ASSIGNMENT 1 → Using the article on Ellsworth Kelly's Austin, explain in one to three sentences why the new building's name causes trouble.
ASSIGNMENT 2 →
Answer these from the article on Ellsworth Kelly's Austin:
(a) On which campus does the building stand?
(b) Who took the photographs?
(c) To which museum's permanent collection does the building belong?
ASSIGNMENT 3 → Write the next part of the article on Ellsworth Kelly's Austin, picking up after its last sentence.

EXERCISE PASSAGE →
◆ ◆ ◆ ◆ ◆
Arts & Entertainment

Unveiling Ellsworth Kelly’s ‘Austin’

The debut of a destination showpiece on the University of Texas campus marks a turning point for the Capital City.

Ellsworth Kelly Austin
Ellsworth Kelly’s Austin, on the University of Texas at Austin campus. Photographs by Nick Simonite

The newest addition to the Blanton Museum of Art’s permanent collection, a walk-in kaleidoscope of a building designed by the late American abstract artist Ellsworth Kelly, has electrified Austin’s art community. But there’s one problem: no one’s sure exactly what to call it. The Blanton staff refers to it by its official title, Austin, but that becomes tricky in casual conversation: Have you visited Austin yet?
◆ ◆ ◆ ◆ ◆
THE DATA →

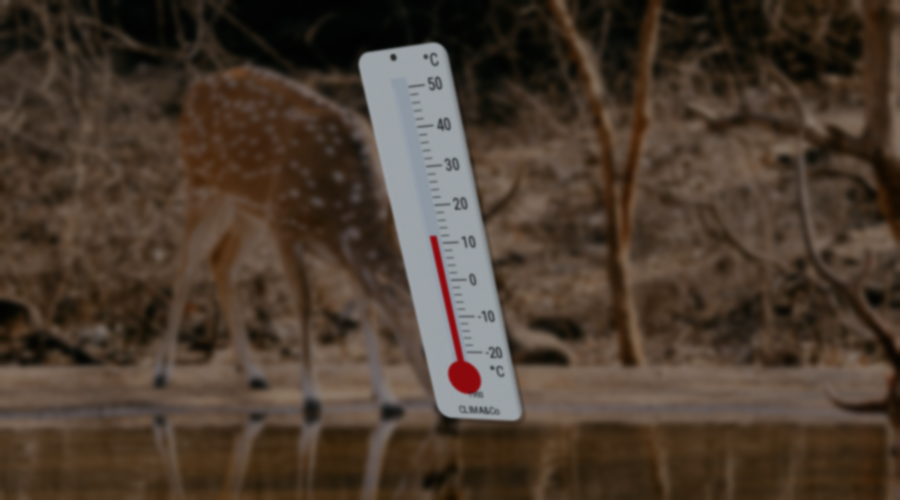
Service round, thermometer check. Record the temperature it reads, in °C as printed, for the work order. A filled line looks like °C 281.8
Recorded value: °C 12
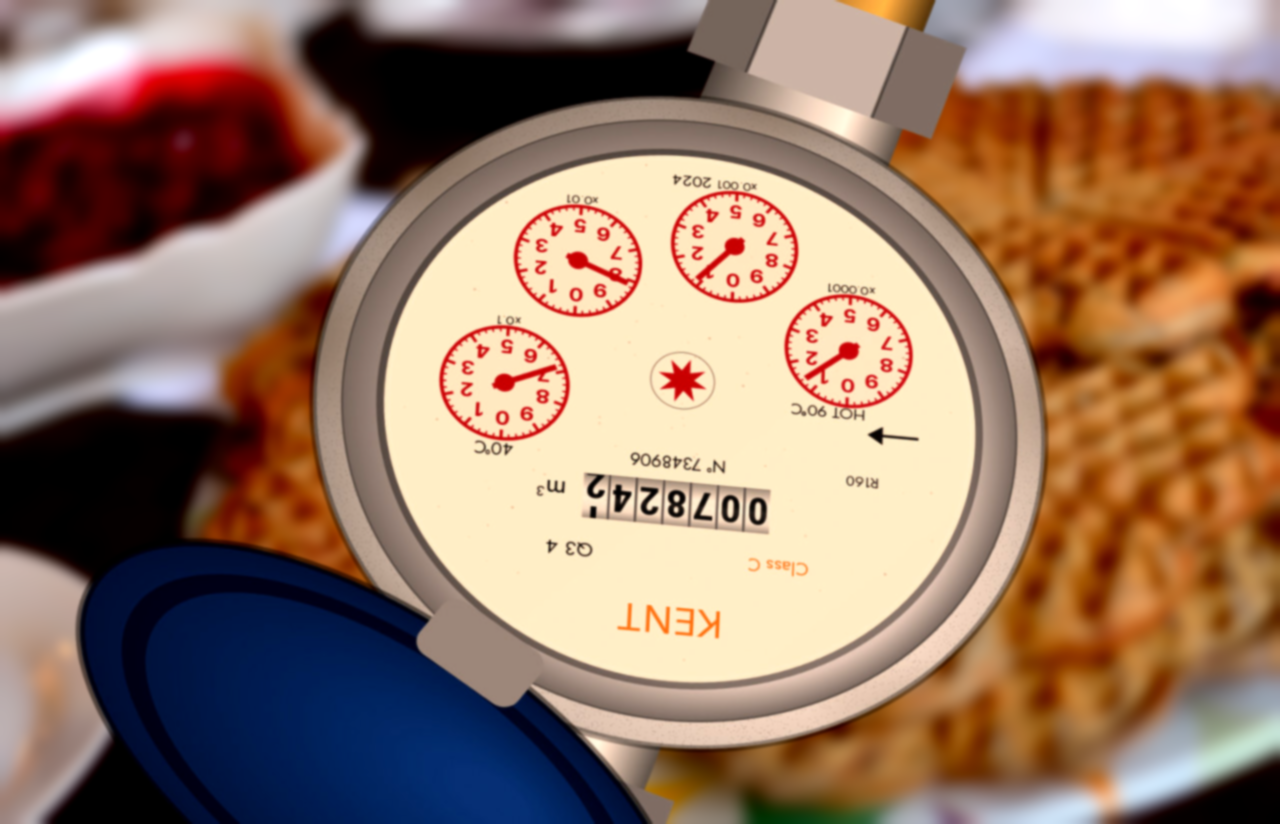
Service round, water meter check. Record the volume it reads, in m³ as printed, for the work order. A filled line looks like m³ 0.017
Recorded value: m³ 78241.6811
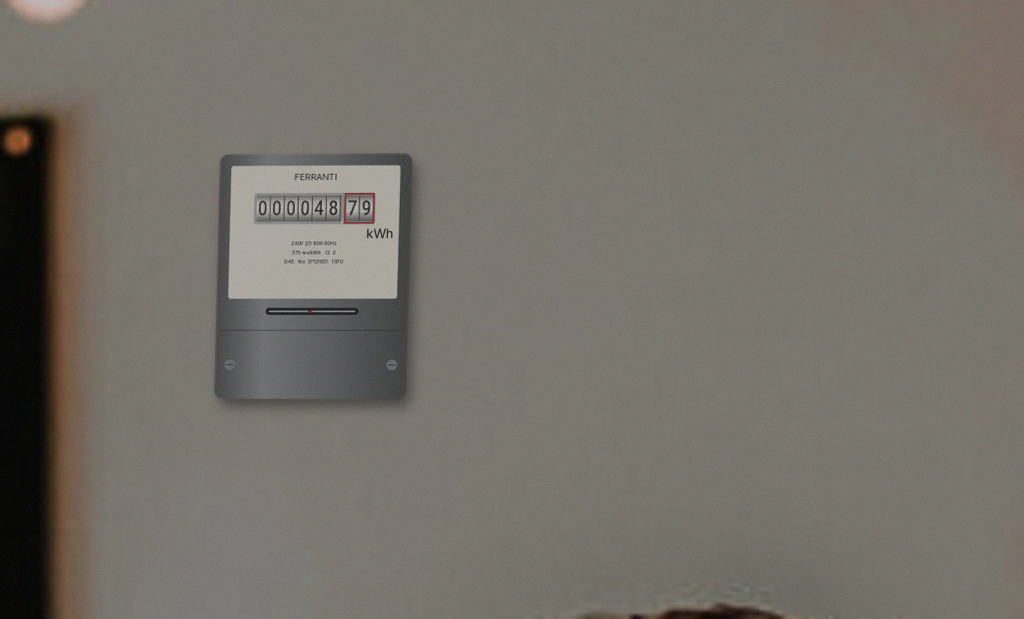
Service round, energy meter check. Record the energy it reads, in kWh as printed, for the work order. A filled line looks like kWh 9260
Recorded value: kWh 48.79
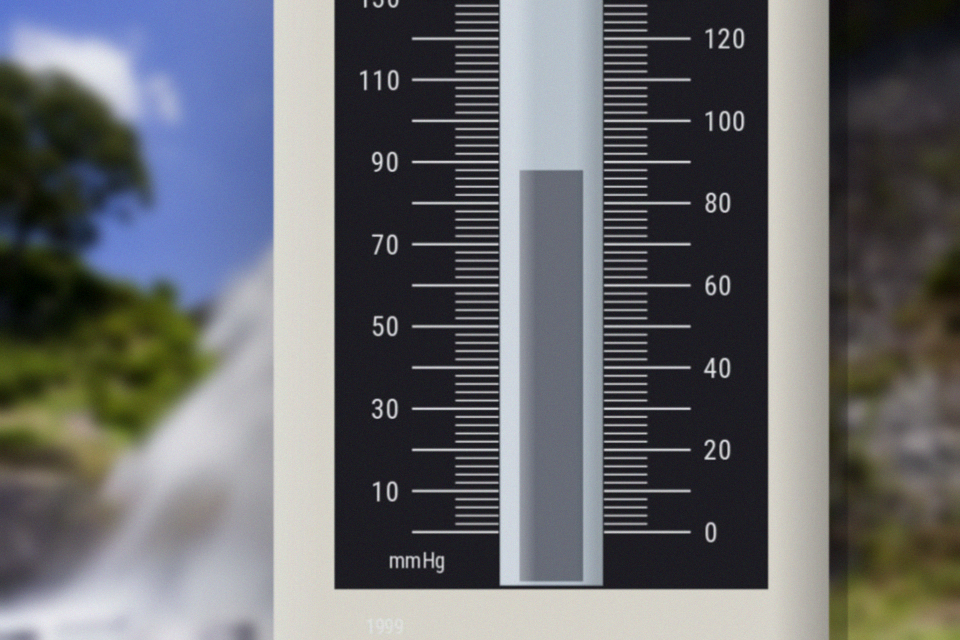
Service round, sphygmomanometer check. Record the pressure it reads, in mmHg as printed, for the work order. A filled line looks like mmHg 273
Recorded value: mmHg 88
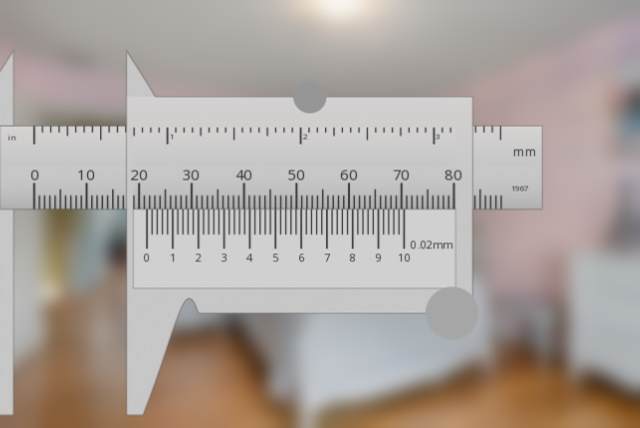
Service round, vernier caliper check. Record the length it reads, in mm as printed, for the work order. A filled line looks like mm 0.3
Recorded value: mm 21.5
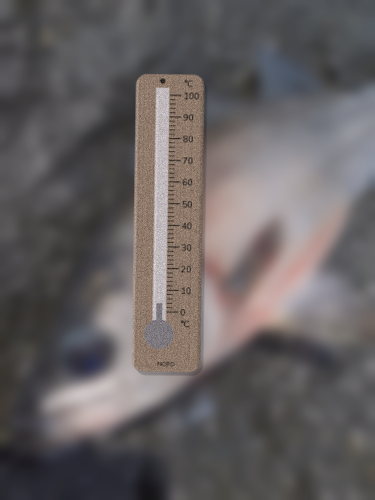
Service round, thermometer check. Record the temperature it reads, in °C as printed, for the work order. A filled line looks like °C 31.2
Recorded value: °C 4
◆ ◆ ◆ ◆ ◆
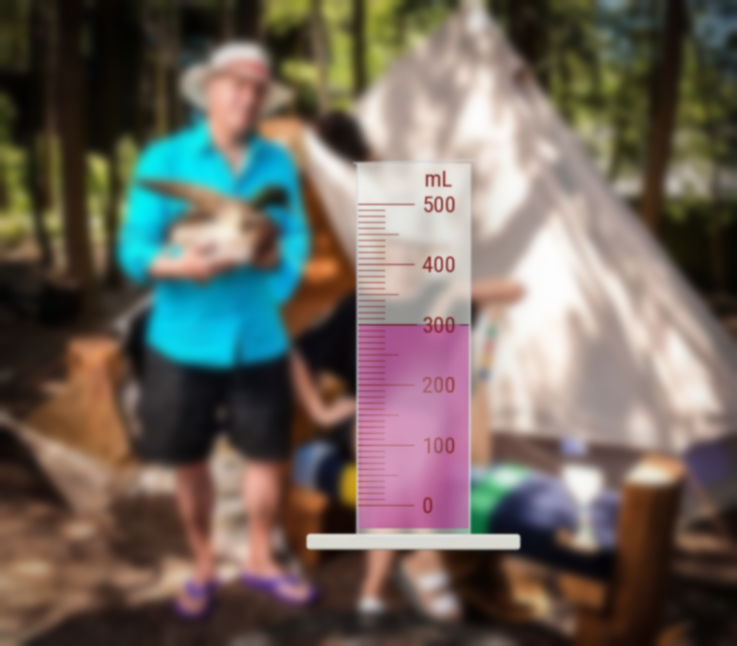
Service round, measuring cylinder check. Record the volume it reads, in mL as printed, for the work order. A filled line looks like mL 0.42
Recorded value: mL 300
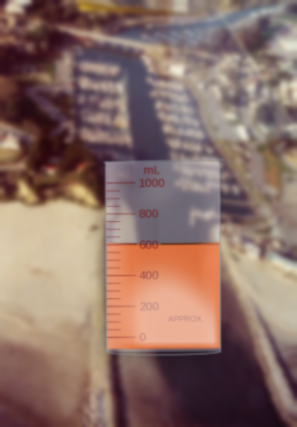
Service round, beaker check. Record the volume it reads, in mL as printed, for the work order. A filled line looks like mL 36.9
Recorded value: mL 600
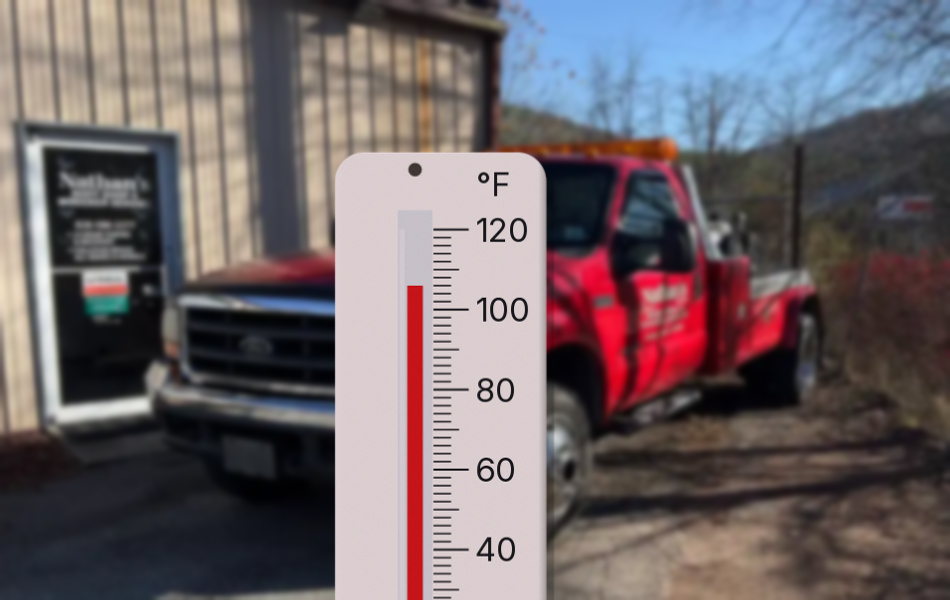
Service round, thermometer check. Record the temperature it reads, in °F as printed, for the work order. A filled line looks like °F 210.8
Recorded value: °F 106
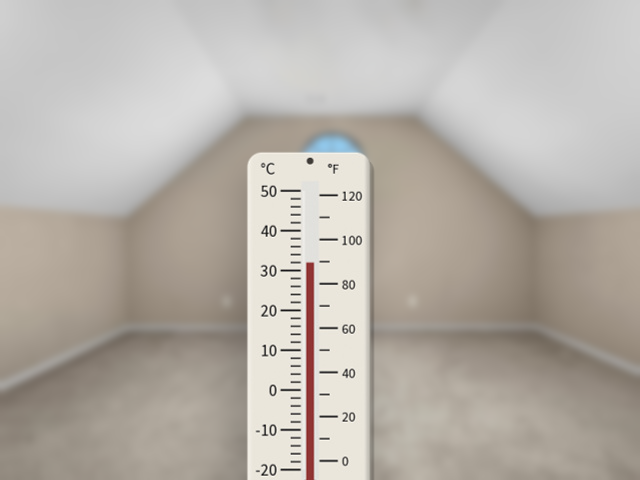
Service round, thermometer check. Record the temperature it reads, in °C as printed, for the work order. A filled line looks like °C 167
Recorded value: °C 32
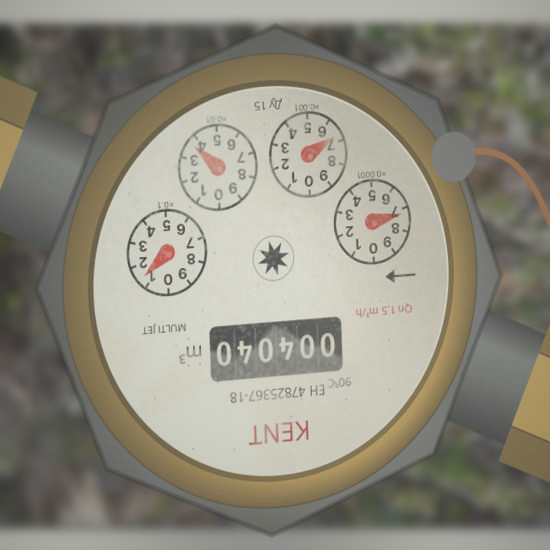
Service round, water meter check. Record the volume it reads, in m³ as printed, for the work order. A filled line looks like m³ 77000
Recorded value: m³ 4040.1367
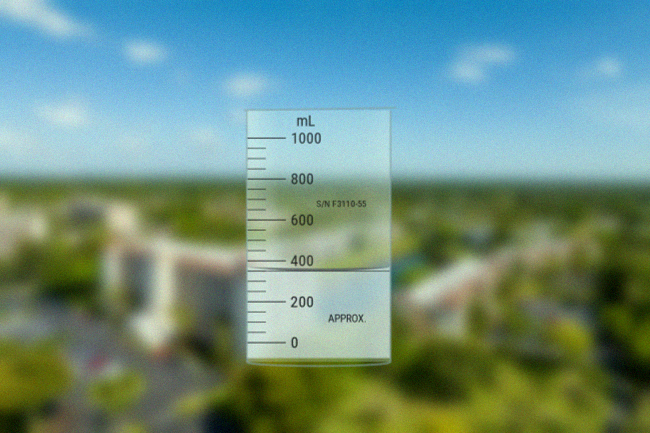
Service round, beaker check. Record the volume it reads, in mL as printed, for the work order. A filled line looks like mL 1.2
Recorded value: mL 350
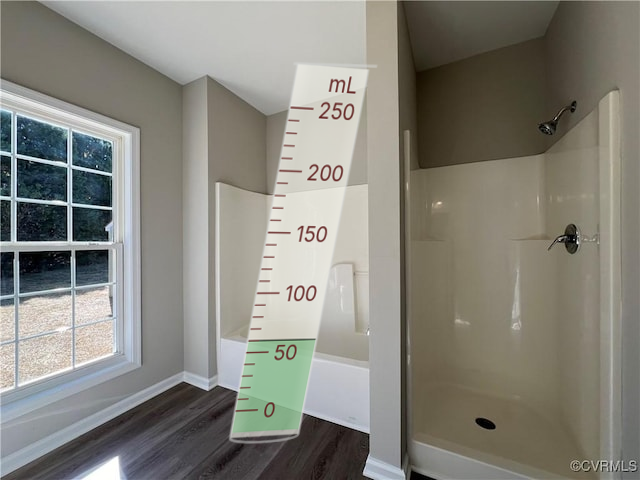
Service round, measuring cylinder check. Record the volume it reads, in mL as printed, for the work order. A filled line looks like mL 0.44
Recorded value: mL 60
◆ ◆ ◆ ◆ ◆
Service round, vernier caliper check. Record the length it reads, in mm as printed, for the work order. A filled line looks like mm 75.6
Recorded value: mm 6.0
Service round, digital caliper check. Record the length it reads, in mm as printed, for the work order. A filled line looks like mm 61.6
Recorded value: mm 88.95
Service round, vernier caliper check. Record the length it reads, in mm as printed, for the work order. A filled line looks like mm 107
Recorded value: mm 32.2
◆ ◆ ◆ ◆ ◆
YOUR RESPONSE 1 → The Blanton staff uses the building's official title, Austin, which is also the name of the city. In casual conversation that gets tricky, since a question like "Have you visited Austin yet?" could mean either one.

YOUR RESPONSE 2 →
(a) The University of Texas at Austin campus.
(b) Nick Simonite.
(c) The Blanton Museum of Art.

YOUR RESPONSE 3 →
Perhaps someday, Blanton authorities hope, the global art cognoscenti will think of Kelly’s building on the University of Texas at Austin campus as synonymous with the city. But for now it seems likely that the work will be better known, despite its secular vision, as “the Kelly Chapel.” This is thanks in part to its closest Texas comparison, Houston’s Rothko Chapel. Both are small, permanent, stand-alone buildings conceived and designed along religious themes. Like his fellow New York painter Kelly, Mark Rothko was alive for site selection and planning but died—having never visited Texas—before the opening of his monumental work. And if all goes well for Austin (metropolis and artwork alike), the February 18 unveiling—like the Rothko Chapel’s opening, in 1971—will give a significant boost to its host city’s cultural stature.

“The fact that we were able to accomplish this here, now, is a reflection of the growth of the city,” says Blanton director Simone Wicha. “There’s a sense of excellence that is building, and I think that reflects what’s happening with Austin.”

Ellsworth Kelly Austin
The interior of Austin.
One of three sets of stained-glass windows in the building.
Left: The interior of Austin.
Top: One of three sets of stained-glass windows in the building.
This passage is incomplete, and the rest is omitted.